Cooperatives have a long history as a business form for selling goods and services. Driven by values as well as profit, coops are owned by their members, not shareholders. They are governed democratically, meaning 1 vote per member (not per $ of investment, as with shares); reinvest profits in the coop or its members through dividends; and tend to keep economic and social benefits in the communities where they are established. In the US, food, farmer/agriculture, water, and electricity coops are the most common. Melissa observed that there are more coop members in the US than there are corporate shareholders.

Renewable energy (RE) coops are electricity coops that are acting on their shared values to address their environmental impact, both on climate change and local air pollution. To understand how they function requires understanding the 4 steps for moving electricity from the point of production to you. They are:

  1. generation (of wholesale electricity)
  2. transmission (of wholesale electricity via a grid)
  3. distribution (from grid substations to consumers on lower level wires, where 800 coops currently account for 13% of all electricity sales), and
  4. consumption (getting it to consumers and billing them).

Gabe has studied New Mexico’s 19 rural electricity coops, some of which are looking to transition to renewables. He described how the New Deal fostered the creation of US electricity coops, and planted the seeds of both success and current constraints. By 1930, only 10% of rural households were electrified, and the for-profits that furnished urban electricity were hobbled by the Depression. With the creation of the federal Rural Electrification Administration (REA), $2.7 billion was funneled to coops (most in distribution, but some in transmission). A decade later, the US had achieved 90% electrification. These coops were fit for purpose in the 1930s, when relatively little was known about fossil fuels and climate change, and the goal was to bring electricity to the rural poor as inexpensively as possible. But now, in our carbon-constrained world, their origins in 90% coal-fired electricity generation make transitioning to renewables a challenge.

Melissa provided case studies from Spain, which per EU legislation, achieved 29% of electric generation from renewable sources by 2010 with a combination of generous subsidies and legal reforms. Those reforms opened electricity generation, transmission, and distribution to new entities and established national laws for certifying electricity origins, which fostered growth and commercialization. (STAY TUNED for the publication of her book in progress.) Both subsidies and policy support created the conditions for coops to act on their values to fuel the renewable energy transition.

But her case study from Georgia, Cobb EMC, merits more attention. Cobb EMC is the third largest electricity coop in the US with 200,000 members. It installed one of first utility scale solar installation in eastern US and produces the most megawatts of any energy coop – all within a state that has taken no policy and legal steps to incentivize green energy. It provokes the question: Can coop values alone propel this renewable transition?

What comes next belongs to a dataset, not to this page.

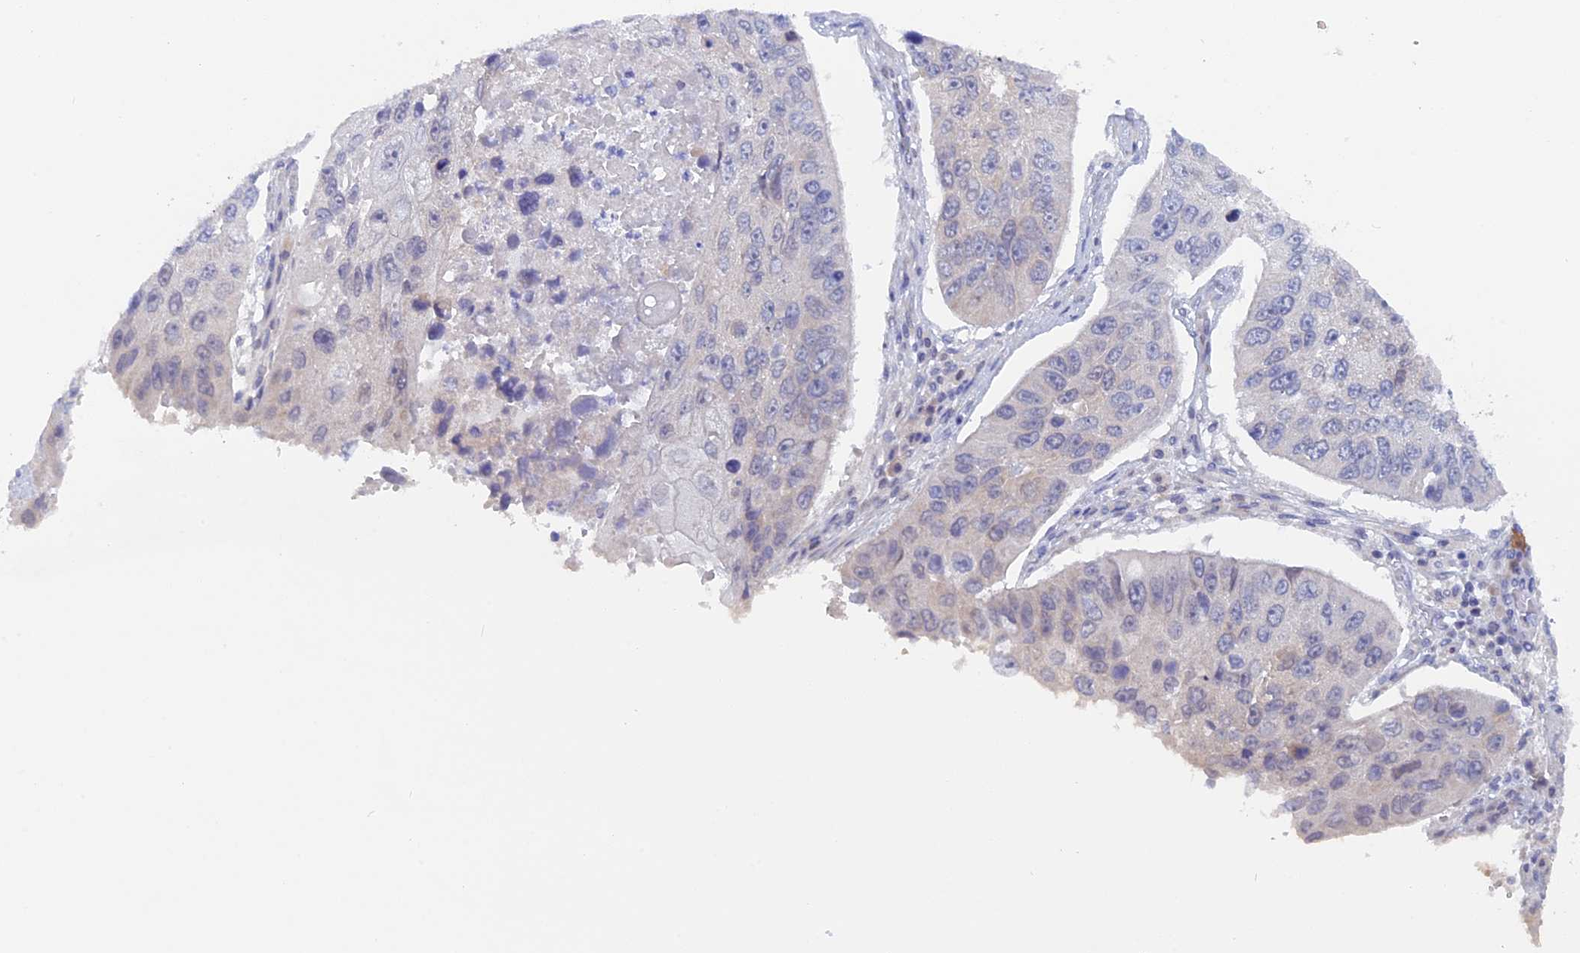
{"staining": {"intensity": "negative", "quantity": "none", "location": "none"}, "tissue": "lung cancer", "cell_type": "Tumor cells", "image_type": "cancer", "snomed": [{"axis": "morphology", "description": "Squamous cell carcinoma, NOS"}, {"axis": "topography", "description": "Lung"}], "caption": "High magnification brightfield microscopy of lung cancer (squamous cell carcinoma) stained with DAB (brown) and counterstained with hematoxylin (blue): tumor cells show no significant expression.", "gene": "DACT3", "patient": {"sex": "male", "age": 61}}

Gabe would say no. Coops comprise a limited proportion of the current RE market, with for-profit energy companies dominating this sector. He sees power coops struggling to shift from their coal-fired roots, in part because they cannot take advantage of federal tax incentives. He also points to light federal oversight and exemption from clean energy regulations (like state Renewable Portfolio Standards) having led to relatively unrigorous resource planning. Potential solutions are policy support for stranded assets (to retire those old coal-fired plants), more oversight of coop planning, and new wholesale rate models akin to those happening in the private sector.

For renewable energy coops to have a larger scale impact in the US, both panelists see the need for a modern new deal to fuel energy coops. The potential for post-pandemic infrastructure investments by the US government seems high, and harkens back to the Depression era solutions that created electricity coops in the first place. These case studies provide timely, persuasive examples of the kinds of policies needed to promote the economic, environmental, and social benefits of RE coops.